You may pledge whatever submission and patience of Southern institutions you please, it is not enough.
South Carolina said to Massachusetts in 1835, when Edward Everett was Governor, “Abolish free speech,--it is a nuisance.”
She is right,--from her stand-point it is. [Laughter.] That is, it is not possible to preserve the quiet of South Carolina consistently with free speech; but you know the story Sir Walter Scott told of the Scotch laird, who said to his old butler, “Jock, you and I can't live under this roof.”
“And where does your honor think of going?”
So free speech says to South Carolina to-day.
Now I say you may pledge, compromise, guarantee what you please.
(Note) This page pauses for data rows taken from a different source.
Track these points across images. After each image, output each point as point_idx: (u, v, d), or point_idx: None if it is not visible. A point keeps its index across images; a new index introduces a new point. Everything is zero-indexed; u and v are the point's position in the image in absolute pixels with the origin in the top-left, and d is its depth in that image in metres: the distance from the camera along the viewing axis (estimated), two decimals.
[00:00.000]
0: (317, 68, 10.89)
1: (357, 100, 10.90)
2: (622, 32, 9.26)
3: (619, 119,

The South well knows that it is not your purpose,--it is your character she dreads.
It is the nature of Northern institutions, the perilous freedom of discussion, the flavor of our ideas, the sight of our growth, the very neighborhood of such States, that constitutes the danger.
It is like the two vases launched on the stormy sea. The iron said to the crockery, “I won't come near you.”
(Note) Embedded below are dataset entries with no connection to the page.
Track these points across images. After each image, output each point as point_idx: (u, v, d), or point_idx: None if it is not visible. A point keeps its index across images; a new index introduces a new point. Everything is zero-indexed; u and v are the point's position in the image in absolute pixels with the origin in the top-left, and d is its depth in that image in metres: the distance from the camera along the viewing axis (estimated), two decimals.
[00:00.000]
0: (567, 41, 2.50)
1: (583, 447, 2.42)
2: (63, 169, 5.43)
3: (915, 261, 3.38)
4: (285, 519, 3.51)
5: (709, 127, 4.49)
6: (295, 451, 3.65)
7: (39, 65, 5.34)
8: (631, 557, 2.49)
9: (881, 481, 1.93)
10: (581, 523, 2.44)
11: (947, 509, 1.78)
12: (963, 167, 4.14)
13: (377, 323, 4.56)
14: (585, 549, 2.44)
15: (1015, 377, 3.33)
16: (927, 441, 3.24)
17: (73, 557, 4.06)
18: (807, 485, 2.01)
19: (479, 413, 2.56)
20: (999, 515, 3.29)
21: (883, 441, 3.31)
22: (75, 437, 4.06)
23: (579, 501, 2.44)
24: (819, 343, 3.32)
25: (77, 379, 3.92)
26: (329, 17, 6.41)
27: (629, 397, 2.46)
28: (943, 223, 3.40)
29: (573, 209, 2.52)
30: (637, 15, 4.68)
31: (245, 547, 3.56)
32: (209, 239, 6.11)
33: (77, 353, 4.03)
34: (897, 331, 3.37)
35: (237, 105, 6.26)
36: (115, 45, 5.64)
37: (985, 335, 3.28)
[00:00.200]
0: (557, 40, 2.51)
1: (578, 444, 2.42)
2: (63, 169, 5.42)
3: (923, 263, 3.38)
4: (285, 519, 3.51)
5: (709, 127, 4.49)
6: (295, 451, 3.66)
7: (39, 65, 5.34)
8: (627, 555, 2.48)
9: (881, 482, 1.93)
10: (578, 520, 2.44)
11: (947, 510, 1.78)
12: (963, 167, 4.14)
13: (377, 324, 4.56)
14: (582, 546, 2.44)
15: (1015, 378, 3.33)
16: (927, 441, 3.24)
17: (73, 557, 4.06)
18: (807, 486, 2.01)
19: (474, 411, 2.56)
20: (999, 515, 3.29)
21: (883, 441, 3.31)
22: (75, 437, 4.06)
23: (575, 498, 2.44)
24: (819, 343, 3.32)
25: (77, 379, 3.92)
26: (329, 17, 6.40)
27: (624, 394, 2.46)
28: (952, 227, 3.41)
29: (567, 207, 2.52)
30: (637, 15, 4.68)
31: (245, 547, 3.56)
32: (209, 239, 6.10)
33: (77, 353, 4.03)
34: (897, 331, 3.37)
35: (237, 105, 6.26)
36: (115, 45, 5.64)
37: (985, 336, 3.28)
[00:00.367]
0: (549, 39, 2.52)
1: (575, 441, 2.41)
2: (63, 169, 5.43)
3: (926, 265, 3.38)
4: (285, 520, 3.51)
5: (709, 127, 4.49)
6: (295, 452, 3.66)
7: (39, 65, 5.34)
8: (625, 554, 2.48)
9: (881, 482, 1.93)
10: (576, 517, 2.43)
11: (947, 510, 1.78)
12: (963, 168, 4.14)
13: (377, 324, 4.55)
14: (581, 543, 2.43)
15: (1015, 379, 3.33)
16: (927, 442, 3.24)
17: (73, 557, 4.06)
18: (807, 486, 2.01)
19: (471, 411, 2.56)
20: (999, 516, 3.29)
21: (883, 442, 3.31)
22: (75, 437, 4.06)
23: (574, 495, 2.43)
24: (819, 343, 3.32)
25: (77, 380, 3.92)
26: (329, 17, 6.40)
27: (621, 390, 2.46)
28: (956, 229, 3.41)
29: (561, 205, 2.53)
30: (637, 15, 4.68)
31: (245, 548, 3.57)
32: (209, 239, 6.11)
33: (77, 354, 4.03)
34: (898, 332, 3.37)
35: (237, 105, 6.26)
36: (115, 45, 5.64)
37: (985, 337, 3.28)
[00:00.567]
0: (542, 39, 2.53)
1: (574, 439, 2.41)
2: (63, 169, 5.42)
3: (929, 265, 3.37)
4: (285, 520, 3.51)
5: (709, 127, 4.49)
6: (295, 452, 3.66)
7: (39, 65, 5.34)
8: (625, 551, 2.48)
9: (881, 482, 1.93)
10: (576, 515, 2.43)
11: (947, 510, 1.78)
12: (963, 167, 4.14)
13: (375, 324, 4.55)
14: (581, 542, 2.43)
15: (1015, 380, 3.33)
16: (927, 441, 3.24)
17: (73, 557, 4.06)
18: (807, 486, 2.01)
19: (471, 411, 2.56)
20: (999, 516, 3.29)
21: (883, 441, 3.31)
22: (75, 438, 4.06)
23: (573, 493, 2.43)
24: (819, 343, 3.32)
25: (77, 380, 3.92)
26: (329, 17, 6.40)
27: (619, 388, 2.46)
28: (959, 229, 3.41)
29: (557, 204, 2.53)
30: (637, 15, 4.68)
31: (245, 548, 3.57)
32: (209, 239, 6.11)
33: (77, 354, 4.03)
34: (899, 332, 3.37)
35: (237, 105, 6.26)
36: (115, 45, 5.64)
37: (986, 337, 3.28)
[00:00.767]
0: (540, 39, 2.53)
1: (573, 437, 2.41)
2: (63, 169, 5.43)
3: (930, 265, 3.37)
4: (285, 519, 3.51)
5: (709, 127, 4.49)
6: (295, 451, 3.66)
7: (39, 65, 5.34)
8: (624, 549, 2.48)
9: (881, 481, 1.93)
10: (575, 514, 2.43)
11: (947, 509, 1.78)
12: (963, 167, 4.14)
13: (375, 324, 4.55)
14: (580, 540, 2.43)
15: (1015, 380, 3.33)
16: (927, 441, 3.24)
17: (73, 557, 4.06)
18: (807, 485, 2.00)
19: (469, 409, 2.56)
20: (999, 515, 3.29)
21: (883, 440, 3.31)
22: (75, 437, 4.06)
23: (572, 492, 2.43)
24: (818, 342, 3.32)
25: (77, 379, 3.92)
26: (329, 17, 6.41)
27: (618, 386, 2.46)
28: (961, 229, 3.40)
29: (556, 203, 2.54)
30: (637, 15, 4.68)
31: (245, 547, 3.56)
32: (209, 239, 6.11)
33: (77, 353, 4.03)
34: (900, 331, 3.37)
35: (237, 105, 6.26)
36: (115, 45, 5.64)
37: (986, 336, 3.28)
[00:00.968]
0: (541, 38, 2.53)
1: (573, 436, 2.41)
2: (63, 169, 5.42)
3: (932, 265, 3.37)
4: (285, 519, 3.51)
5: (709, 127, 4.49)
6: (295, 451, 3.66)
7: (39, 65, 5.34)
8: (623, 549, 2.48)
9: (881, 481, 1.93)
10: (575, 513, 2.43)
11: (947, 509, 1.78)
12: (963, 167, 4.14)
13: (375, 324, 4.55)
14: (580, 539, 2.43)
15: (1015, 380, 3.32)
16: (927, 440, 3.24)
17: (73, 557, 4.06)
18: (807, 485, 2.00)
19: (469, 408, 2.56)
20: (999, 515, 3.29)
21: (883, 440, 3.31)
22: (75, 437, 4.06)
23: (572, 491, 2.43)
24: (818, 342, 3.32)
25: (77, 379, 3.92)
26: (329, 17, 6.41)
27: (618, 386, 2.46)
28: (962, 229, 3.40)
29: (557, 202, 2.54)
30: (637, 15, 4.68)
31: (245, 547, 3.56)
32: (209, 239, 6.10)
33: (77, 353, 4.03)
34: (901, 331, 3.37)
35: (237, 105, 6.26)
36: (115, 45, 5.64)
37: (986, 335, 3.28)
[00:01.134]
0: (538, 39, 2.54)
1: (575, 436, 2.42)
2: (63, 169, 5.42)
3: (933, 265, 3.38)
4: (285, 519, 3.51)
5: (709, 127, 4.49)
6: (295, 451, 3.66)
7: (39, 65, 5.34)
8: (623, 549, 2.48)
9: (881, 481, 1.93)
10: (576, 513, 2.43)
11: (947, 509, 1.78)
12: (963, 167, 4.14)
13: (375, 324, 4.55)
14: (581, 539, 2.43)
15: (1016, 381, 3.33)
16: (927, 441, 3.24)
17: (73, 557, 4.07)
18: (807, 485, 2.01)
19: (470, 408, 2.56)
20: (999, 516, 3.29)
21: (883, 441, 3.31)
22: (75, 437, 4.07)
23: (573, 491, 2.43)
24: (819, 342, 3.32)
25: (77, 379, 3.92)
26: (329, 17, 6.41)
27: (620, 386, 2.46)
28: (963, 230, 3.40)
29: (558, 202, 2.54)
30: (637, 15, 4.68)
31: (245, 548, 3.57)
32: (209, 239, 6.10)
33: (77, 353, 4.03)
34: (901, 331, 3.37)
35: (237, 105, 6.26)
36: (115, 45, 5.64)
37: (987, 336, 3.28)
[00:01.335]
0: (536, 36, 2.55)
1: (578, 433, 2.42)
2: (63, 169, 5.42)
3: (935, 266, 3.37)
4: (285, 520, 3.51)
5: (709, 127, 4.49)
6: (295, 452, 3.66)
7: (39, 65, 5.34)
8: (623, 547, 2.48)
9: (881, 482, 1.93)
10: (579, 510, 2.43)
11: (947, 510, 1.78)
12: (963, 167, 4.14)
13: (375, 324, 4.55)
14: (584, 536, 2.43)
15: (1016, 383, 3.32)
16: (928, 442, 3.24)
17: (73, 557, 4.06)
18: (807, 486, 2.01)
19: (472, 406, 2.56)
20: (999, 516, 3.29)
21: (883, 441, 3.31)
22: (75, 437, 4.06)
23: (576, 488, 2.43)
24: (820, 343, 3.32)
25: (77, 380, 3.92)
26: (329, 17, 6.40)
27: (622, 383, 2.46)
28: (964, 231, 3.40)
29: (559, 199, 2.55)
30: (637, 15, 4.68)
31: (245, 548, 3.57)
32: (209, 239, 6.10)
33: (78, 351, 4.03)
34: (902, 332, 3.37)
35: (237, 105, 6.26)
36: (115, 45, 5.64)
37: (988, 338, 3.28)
“Thank you,” said the weaker vessel; “there is just as much danger in my coming near you.”
This the South feels; hence her determination; hence, indeed, the imperious necessity that she should rule and shape our government, or of sailing out of it. I do not mean that she plans to take possession of the North, and choose our Northern Mayors; though she has done that in Boston for the last dozen years, and here till this fall.